Look below for the line containing "Eintritt in das"; from there, print each line exactly up to and including the line containing "ausgezeichnet, mir Liebes", and stop.

──────── Records for the task ────────

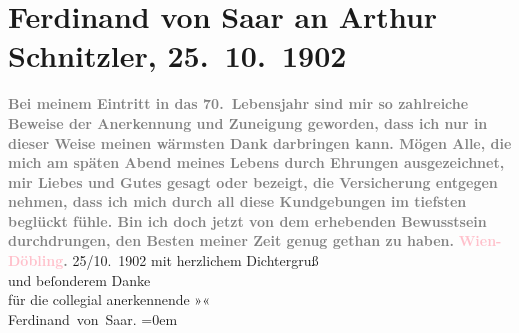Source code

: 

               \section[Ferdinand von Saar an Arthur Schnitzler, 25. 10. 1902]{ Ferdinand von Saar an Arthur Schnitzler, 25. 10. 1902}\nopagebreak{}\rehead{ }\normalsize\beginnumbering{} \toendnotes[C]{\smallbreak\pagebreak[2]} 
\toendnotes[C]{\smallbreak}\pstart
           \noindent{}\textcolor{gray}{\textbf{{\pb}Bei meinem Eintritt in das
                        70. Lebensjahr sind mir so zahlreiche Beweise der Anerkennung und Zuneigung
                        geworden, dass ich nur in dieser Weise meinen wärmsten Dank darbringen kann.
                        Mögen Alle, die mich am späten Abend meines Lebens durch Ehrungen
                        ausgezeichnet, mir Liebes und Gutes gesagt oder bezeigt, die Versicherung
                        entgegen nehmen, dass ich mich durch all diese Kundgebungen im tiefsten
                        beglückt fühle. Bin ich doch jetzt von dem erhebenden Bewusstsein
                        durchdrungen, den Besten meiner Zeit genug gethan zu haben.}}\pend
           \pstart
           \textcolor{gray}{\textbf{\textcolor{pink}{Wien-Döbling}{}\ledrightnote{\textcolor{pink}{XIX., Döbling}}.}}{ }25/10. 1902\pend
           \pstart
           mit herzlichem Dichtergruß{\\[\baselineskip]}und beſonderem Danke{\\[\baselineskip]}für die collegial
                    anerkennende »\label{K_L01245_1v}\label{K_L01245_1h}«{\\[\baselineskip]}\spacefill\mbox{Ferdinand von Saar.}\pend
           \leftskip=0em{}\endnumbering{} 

────────

* **Output of the exercise**
           \noindent{}\textcolor{gray}{\textbf{{\pb}Bei meinem Eintritt in das
                        70. Lebensjahr sind mir so zahlreiche Beweise der Anerkennung und Zuneigung
                        geworden, dass ich nur in dieser Weise meinen wärmsten Dank darbringen kann.
                        Mögen Alle, die mich am späten Abend meines Lebens durch Ehrungen
                        ausgezeichnet, mir Liebes und Gutes gesagt oder bezeigt, die Versicherung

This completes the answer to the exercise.